▶ PROBLEM TO SOLVE
One exact copy of the listing is needed. It should contain no pictures.
########################################
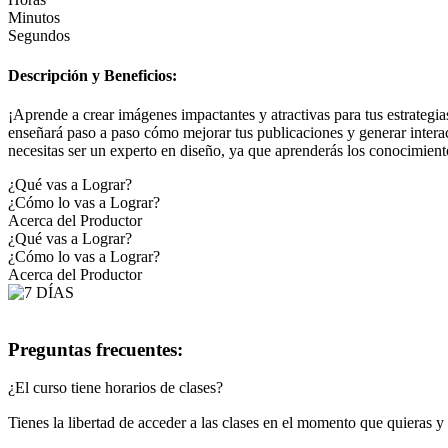
Minutos
Segundos
Descripción y Beneficios:
¡Aprende a crear imágenes impactantes y atractivas para tus estrate
enseñará paso a paso cómo mejorar tus publicaciones y generar interac
necesitas ser un experto en diseño, ya que aprenderás los conocimient
¿Qué vas a Lograr?
¿Cómo lo vas a Lograr?
Acerca del Productor
¿Qué vas a Lograr?
¿Cómo lo vas a Lograr?
Acerca del Productor
Preguntas frecuentes:
¿El curso tiene horarios de clases?
Tienes la libertad de acceder a las clases en el momento que quieras 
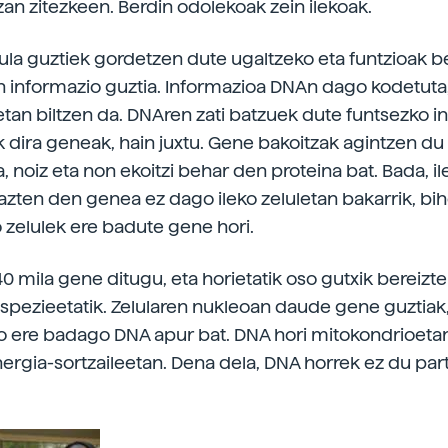
zan zitezkeen. Berdin odolekoak zein ilekoak.
elula guztiek gordetzen dute ugaltzeko eta funtzioak 
 informazio guztia. Informazioa DNAn dago kodetuta
n biltzen da. DNAren zati batzuek dute funtsezko i
k dira geneak, hain juxtu. Gene bakoitzak agintzen du
 noiz eta non ekoitzi behar den proteina bat. Bada, i
azten den genea ez dago ileko zeluletan bakarrik, bi
 zelulek ere badute gene hori.
0 mila gene ditugu, eta horietatik oso gutxik bereizte
spezieetatik. Zelularen nukleoan daude gene guztiak
o ere badago DNA apur bat. DNA hori mitokondrioeta
nergia-sortzaileetan. Dena dela, DNA horrek ez du par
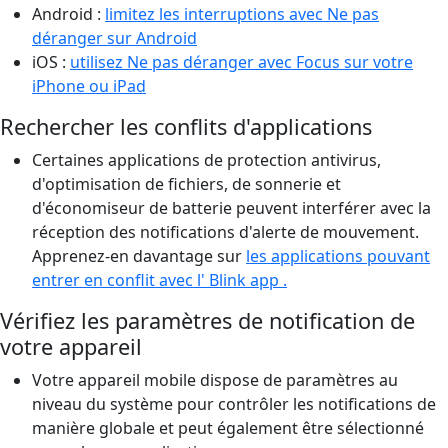
Android :
limitez les interruptions avec Ne pas
déranger sur Android
iOS :
utilisez Ne pas déranger avec Focus sur votre
iPhone ou iPad
Rechercher les conflits d'applications
Certaines applications de protection antivirus,
d'optimisation de fichiers, de sonnerie et
d'économiseur de batterie peuvent interférer avec la
réception des notifications d'alerte de mouvement.
Apprenez-en davantage sur
les applications pouvant
entrer en conflit avec l' Blink app .
Vérifiez les paramètres de notification de
votre appareil
Votre appareil mobile dispose de paramètres au
niveau du système pour contrôler les notifications de
manière globale et peut également être sélectionné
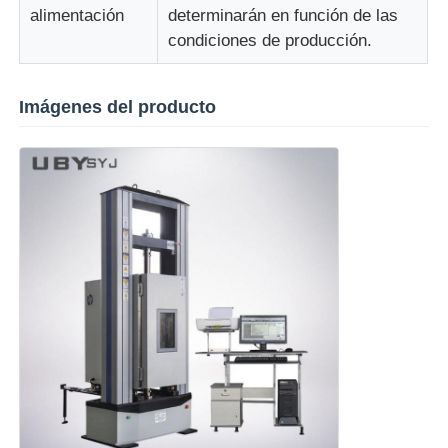
alimentación
determinarán en función de las
condiciones de producción.
Imágenes del producto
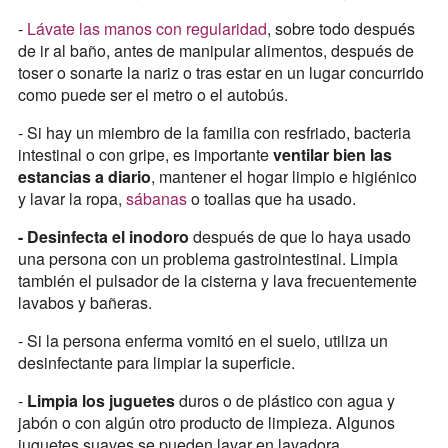
-
Lávate las manos con regularidad
, sobre todo después
de ir al baño, antes de manipular alimentos, después de
toser o sonarte la nariz o tras estar en un lugar concurrido
como puede ser el metro o el autobús.
- Si hay un miembro de la familia con resfriado, bacteria
intestinal o con gripe, es importante
ventilar bien las
estancias a diario
, mantener el hogar limpio e higiénico
y lavar la ropa,
sábanas
o toallas que ha usado.
- Desinfecta el inodoro
después de que lo haya usado
una persona con un problema gastrointestinal. Limpia
también el pulsador de la cisterna y lava frecuentemente
lavabos y bañeras.
- Si la persona enferma vomitó en el suelo, utiliza un
desinfectante para limpiar la superficie.
-
Limpia los juguetes
duros o de plástico con agua y
jabón o con algún otro producto de limpieza. Algunos
juguetes suaves se pueden lavar en lavadora.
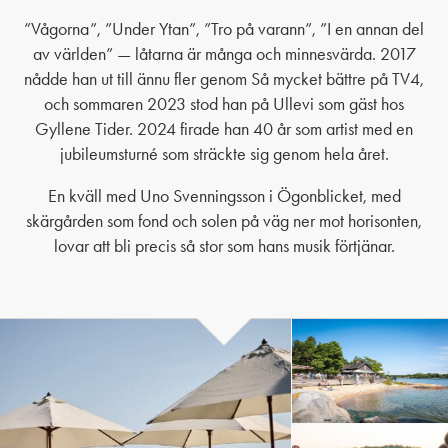
”Vågorna”, ”Under Ytan”, ”Tro på varann”, ”I en annan del
av världen” — låtarna är många och minnesvärda. 2017
nådde han ut till ännu fler genom Så mycket bättre på TV4,
och sommaren 2023 stod han på Ullevi som gäst hos
Gyllene Tider. 2024 firade han 40 år som artist med en
jubileumsturné som sträckte sig genom hela året.
En kväll med Uno Svenningsson i Ögonblicket, med
skärgården som fond och solen på väg ner mot horisonten,
lovar att bli precis så stor som hans musik förtjänar.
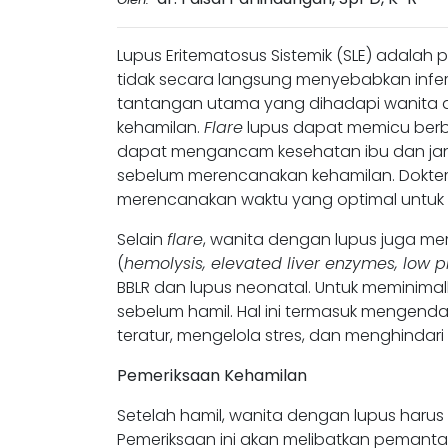
Lupus Eritematosus Sistemik (SLE) adala
tidak secara langsung menyebabkan infert
tantangan utama yang dihadapi wanita de
kehamilan.
Flare
lupus dapat memicu berba
dapat mengancam kesehatan ibu dan janin
sebelum merencanakan kehamilan. Dokter 
merencanakan waktu yang optimal untuk 
Selain
flare
, wanita dengan lupus juga memi
(
hemolysis, elevated liver enzymes, low p
BBLR dan lupus neonatal. Untuk meminimal
sebelum hamil. Hal ini termasuk mengenda
teratur, mengelola stres, dan menghindari 
Pemeriksaan Kehamilan
Setelah hamil, wanita dengan lupus harus
Pemeriksaan ini akan melibatkan pemanta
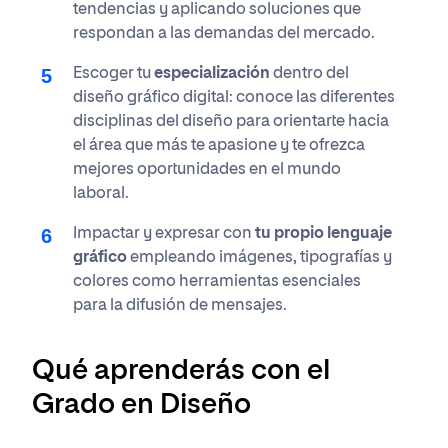
tendencias y aplicando soluciones que
respondan a las demandas del mercado.
Escoger tu
especialización
dentro del
diseño gráfico digital: conoce las diferentes
disciplinas del diseño para orientarte hacia
el área que más te apasione y te ofrezca
mejores oportunidades en el mundo
laboral.
Impactar y expresar con
tu propio lenguaje
gráfico
empleando imágenes, tipografías y
colores como herramientas esenciales
para la difusión de mensajes.
Qué aprenderás con el
Grado en Diseño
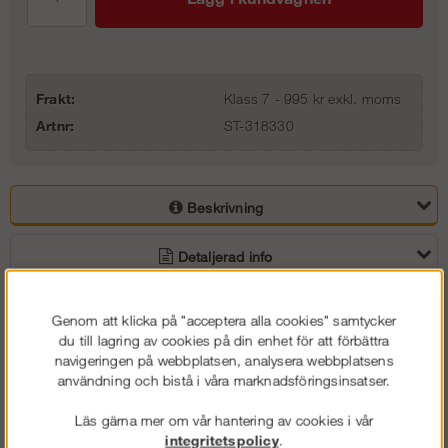
Frakt:
Klass 7 - 995 kr exkl. moms
Artnr:
ST-318330
Beskrivning
Detaljerad info
Vanliga frågor
Genom att klicka på "acceptera alla cookies" samtycker
du till lagring av cookies på din enhet för att förbättra
Omdömen
navigeringen på webbplatsen, analysera webbplatsens
användning och bistå i våra marknadsföringsinsatser.
Kompositplattform med en ram tillverkad av aluminium.
Läs gärna mer om vår hantering av cookies i vår
Detta ger en betydligt lättare plattform jämfört med andra plattformar
integritetspolicy
.
i plywood samt har en längre livslängd.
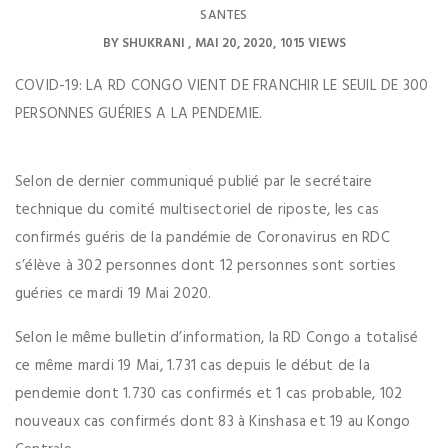
SANTES
BY
SHUKRANI
MAI 20, 2020
1015 VIEWS
COVID-19: LA RD CONGO VIENT DE FRANCHIR LE SEUIL DE 300
PERSONNES GUÉRIES A LA PENDEMIE.
Selon de dernier communiqué publié par le secrétaire
technique du comité multisectoriel de riposte, les cas
confirmés guéris de la pandémie de Coronavirus en RDC
s’élève à 302 personnes dont 12 personnes sont sorties
guéries ce mardi 19 Mai 2020.
Selon le même bulletin d’information, la RD Congo a totalisé
ce même mardi 19 Mai, 1.731 cas depuis le début de la
pendemie dont 1.730 cas confirmés et 1 cas probable, 102
nouveaux cas confirmés dont 83 à Kinshasa et 19 au Kongo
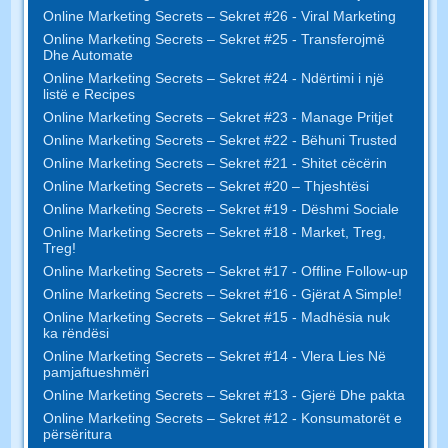
Online Marketing Secrets – Sekret #26 - Viral Marketing
Online Marketing Secrets – Sekret #25 - Transferojmë
Dhe Automate
Online Marketing Secrets – Sekret #24 - Ndërtimi i një
listë e Recipes
Online Marketing Secrets – Sekret #23 - Manage Pritjet
Online Marketing Secrets – Sekret #22 - Bëhuni Trusted
Online Marketing Secrets – Sekret #21 - Shitet cëcërin
Online Marketing Secrets – Sekret #20 – Thjeshtësi
Online Marketing Secrets – Sekret #19 - Dëshmi Sociale
Online Marketing Secrets – Sekret #18 - Market, Treg,
Treg!
Online Marketing Secrets – Sekret #17 - Offline Follow-up
Online Marketing Secrets – Sekret #16 - Gjërat A Simple!
Online Marketing Secrets – Sekret #15 - Madhësia nuk
ka rëndësi
Online Marketing Secrets – Sekret #14 - Vlera Lies Në
pamjaftueshmëri
Online Marketing Secrets – Sekret #13 - Gjerë Dhe pakta
Online Marketing Secrets – Sekret #12 - Konsumatorët e
përsëritura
########################################
▶ ANSWER BOX
Minutos
Segundos
Descripción y Beneficios:
¡Aprende a crear imágenes impactantes y atractivas para tus estrate
enseñará paso a paso cómo mejorar tus publicaciones y generar interac
necesitas ser un experto en diseño, ya que aprenderás los conocimient
¿Qué vas a Lograr?
¿Cómo lo vas a Lograr?
Acerca del Productor
¿Qué vas a Lograr?
¿Cómo lo vas a Lograr?
Acerca del Productor
Preguntas frecuentes:
¿El curso tiene horarios de clases?
Tienes la libertad de acceder a las clases en el momento que quieras 
zan zitezkeen. Berdin odolekoak zein ilekoak.
elula guztiek gordetzen dute ugaltzeko eta funtzioak 
 informazio guztia. Informazioa DNAn dago kodetuta
n biltzen da. DNAren zati batzuek dute funtsezko i
k dira geneak, hain juxtu. Gene bakoitzak agintzen du
 noiz eta non ekoitzi behar den proteina bat. Bada, i
azten den genea ez dago ileko zeluletan bakarrik, bi
 zelulek ere badute gene hori.
0 mila gene ditugu, eta horietatik oso gutxik bereizte
spezieetatik. Zelularen nukleoan daude gene guztiak
o ere badago DNA apur bat. DNA hori mitokondrioeta
nergia-sortzaileetan. Dena dela, DNA horrek ez du par
Android :
limitez les interruptions avec Ne pas
déranger sur Android
iOS :
utilisez Ne pas déranger avec Focus sur votre
iPhone ou iPad
Rechercher les conflits d'applications
Certaines applications de protection antivirus,
d'optimisation de fichiers, de sonnerie et
d'économiseur de batterie peuvent interférer avec la
réception des notifications d'alerte de mouvement.
Apprenez-en davantage sur
les applications pouvant
entrer en conflit avec l' Blink app .
Vérifiez les paramètres de notification de
votre appareil
Votre appareil mobile dispose de paramètres au
niveau du système pour contrôler les notifications de
manière globale et peut également être sélectionné
alimentación
determinarán en función de las
condiciones de producción.
Imágenes del producto
-
Lávate las manos con regularidad
, sobre todo después
de ir al baño, antes de manipular alimentos, después de
toser o sonarte la nariz o tras estar en un lugar concurrido
como puede ser el metro o el autobús.
- Si hay un miembro de la familia con resfriado, bacteria
intestinal o con gripe, es importante
ventilar bien las
estancias a diario
, mantener el hogar limpio e higiénico
y lavar la ropa,
sábanas
o toallas que ha usado.
- Desinfecta el inodoro
después de que lo haya usado
una persona con un problema gastrointestinal. Limpia
también el pulsador de la cisterna y lava frecuentemente
lavabos y bañeras.
- Si la persona enferma vomitó en el suelo, utiliza un
desinfectante para limpiar la superficie.
-
Limpia los juguetes
duros o de plástico con agua y
jabón o con algún otro producto de limpieza. Algunos
juguetes suaves se pueden lavar en lavadora.
”Vågorna”, ”Under Ytan”, ”Tro på varann”, ”I en annan del
av världen” — låtarna är många och minnesvärda. 2017
nådde han ut till ännu fler genom Så mycket bättre på TV4,
och sommaren 2023 stod han på Ullevi som gäst hos
Gyllene Tider. 2024 firade han 40 år som artist med en
jubileumsturné som sträckte sig genom hela året.
En kväll med Uno Svenningsson i Ögonblicket, med
skärgården som fond och solen på väg ner mot horisonten,
lovar att bli precis så stor som hans musik förtjänar.
Lupus Eritematosus Sistemik (SLE) adala
tidak secara langsung menyebabkan infert
tantangan utama yang dihadapi wanita de
kehamilan.
Flare
lupus dapat memicu berba
dapat mengancam kesehatan ibu dan janin
sebelum merencanakan kehamilan. Dokter 
merencanakan waktu yang optimal untuk 
Selain
flare
, wanita dengan lupus juga memi
(
hemolysis, elevated liver enzymes, low p
BBLR dan lupus neonatal. Untuk meminimal
sebelum hamil. Hal ini termasuk mengenda
teratur, mengelola stres, dan menghindari 
Pemeriksaan Kehamilan
Setelah hamil, wanita dengan lupus harus
Pemeriksaan ini akan melibatkan pemanta
tendencias y aplicando soluciones que
respondan a las demandas del mercado.
Escoger tu
especialización
dentro del
diseño gráfico digital: conoce las diferentes
disciplinas del diseño para orientarte hacia
el área que más te apasione y te ofrezca
mejores oportunidades en el mundo
laboral.
Impactar y expresar con
tu propio lenguaje
gráfico
empleando imágenes, tipografías y
colores como herramientas esenciales
para la difusión de mensajes.
Qué aprenderás con el
Grado en Diseño
Frakt:
Klass 7 - 995 kr exkl. moms
Artnr:
ST-318330
Beskrivning
Detaljerad info
Vanliga frågor
Genom att klicka på "acceptera alla cookies" samtycker
du till lagring av cookies på din enhet för att förbättra
Omdömen
navigeringen på webbplatsen, analysera webbplatsens
användning och bistå i våra marknadsföringsinsatser.
Kompositplattform med en ram tillverkad av aluminium.
Läs gärna mer om vår hantering av cookies i vår
Detta ger en betydligt lättare plattform jämfört med andra plattformar
integritetspolicy
.
i plywood samt har en längre livslängd.
SANTES
BY
SHUKRANI
MAI 20, 2020
1015 VIEWS
COVID-19: LA RD CONGO VIENT DE FRANCHIR LE SEUIL DE 300
PERSONNES GUÉRIES A LA PENDEMIE.
Selon de dernier communiqué publié par le secrétaire
technique du comité multisectoriel de riposte, les cas
confirmés guéris de la pandémie de Coronavirus en RDC
s’élève à 302 personnes dont 12 personnes sont sorties
guéries ce mardi 19 Mai 2020.
Selon le même bulletin d’information, la RD Congo a totalisé
ce même mardi 19 Mai, 1.731 cas depuis le début de la
pendemie dont 1.730 cas confirmés et 1 cas probable, 102
nouveaux cas confirmés dont 83 à Kinshasa et 19 au Kongo
Online Marketing Secrets – Sekret #26 - Viral Marketing
Online Marketing Secrets – Sekret #25 - Transferojmë
Dhe Automate
Online Marketing Secrets – Sekret #24 - Ndërtimi i një
listë e Recipes
Online Marketing Secrets – Sekret #23 - Manage Pritjet
Online Marketing Secrets – Sekret #22 - Bëhuni Trusted
Online Marketing Secrets – Sekret #21 - Shitet cëcërin
Online Marketing Secrets – Sekret #20 – Thjeshtësi
Online Marketing Secrets – Sekret #19 - Dëshmi Sociale
Online Marketing Secrets – Sekret #18 - Market, Treg,
Treg!
Online Marketing Secrets – Sekret #17 - Offline Follow-up
Online Marketing Secrets – Sekret #16 - Gjërat A Simple!
Online Marketing Secrets – Sekret #15 - Madhësia nuk
ka rëndësi
Online Marketing Secrets – Sekret #14 - Vlera Lies Në
pamjaftueshmëri
Online Marketing Secrets – Sekret #13 - Gjerë Dhe pakta
Online Marketing Secrets – Sekret #12 - Konsumatorët e
përsëritura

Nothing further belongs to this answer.